The beekeeper operates in a world of constant change and chaos. He facilitates rather than controls the health of 125,000 bees living and working out of 55 white 3-foot-high wooden hives. The beekeeper can only foster an environment that supports the bees to produce honey. He cannot guarantee an outcome.

Upon closer inspection, the apparent mass of chaos swirling in and around the hives reveals the fact that every bee is an independent agent relentlessly pursuing its own mission, within the natural order of the hive. Each bee supports the daily business of making honey and protecting the health of the hive.

The hive is an intelligent, self organizing, adaptive organism. It is able to innovate based on the challenges encountered during the natural course of events. If the hive fell and shattered on the ground, the residential group of bees would relocate and start anew in the business of making honey.

The Difference

Imagine encountering a company with low morale, low profits, lack of staff engagement, high turnover and rampant gossip. Who would likely be running it, a Watchmaker or a Beekeeper?

If you guessed Watchmaker, research proves in nine out of ten cases you would be right. Why?

Watchmakers see their business as a machine to control.

The overarching purpose of watchmaker management is to avoid chaos at all cost and firmly control the enterprise and everything in it. Rarely is the company’s greatest asset, its people, accessed fully to the benefit of the enterprise.

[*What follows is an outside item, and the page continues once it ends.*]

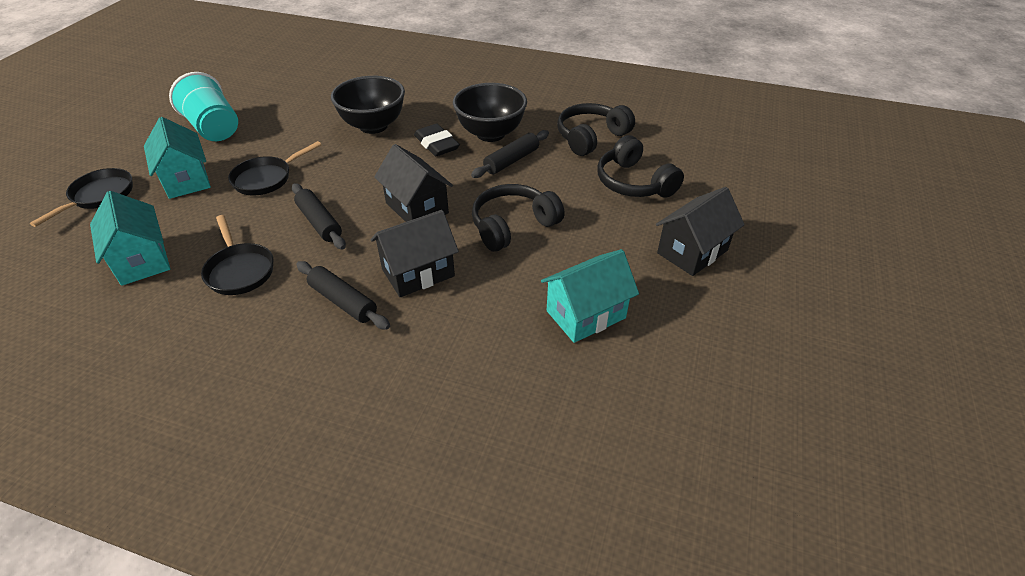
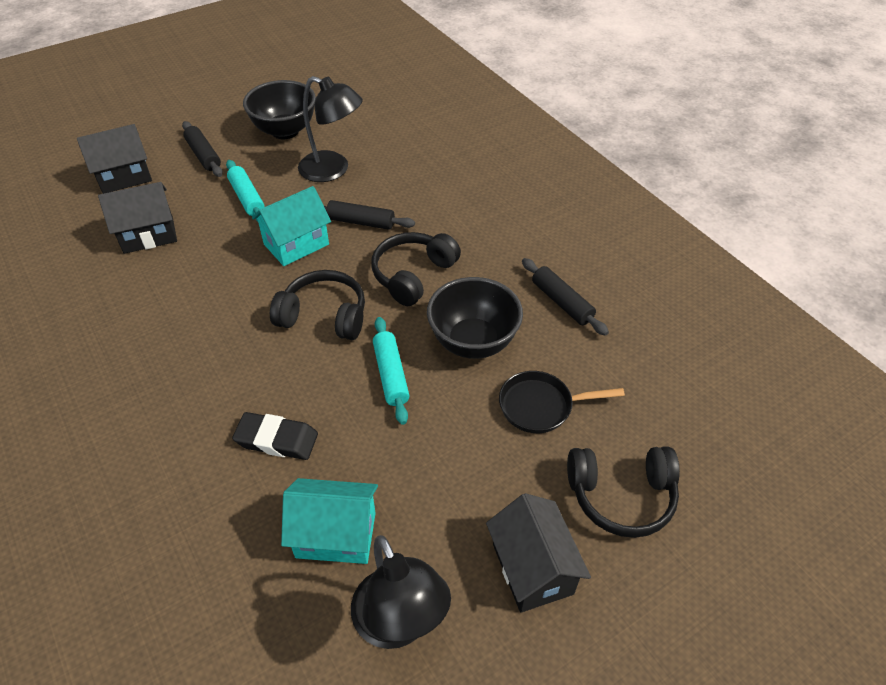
black lamp: none = 0 -> [298,76,363,182] [351,535,451,649] = 2
black pan: [30,168,133,227] [201,215,273,295] [228,141,322,195] = 3 -> [499,371,625,433] = 1
turquoise cup: [169,72,238,141] = 1 -> none = 0
turquoise house: [90,191,170,286] [144,117,211,199] [541,249,639,343] = 3 -> [252,186,331,266] [281,478,378,564] = 2
turquoise rolling pin: none = 0 -> [226,160,265,222] [373,317,410,425] = 2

Beekeepers see their business as a living thing to guide

Beekeepers have learned to facilitate their company’s performance rather than to control it. They understand and work with complexity and intermittent chaos. They are also more likely to allow for a little messiness in an effort to let the intelligence of the team or ‘hive’ to find the solutions instead of themselves.

The Choice

Considering that most CEOs are a blend of both the Watchmaker and the Beekeeper, the choice to be “one more than the other” still clearly defines the viability and performance of an enterprise.

We all have a choice: engineer our company’s growth or facilitate it. So, what’s it going to be, Watchmaker or Beekeeper?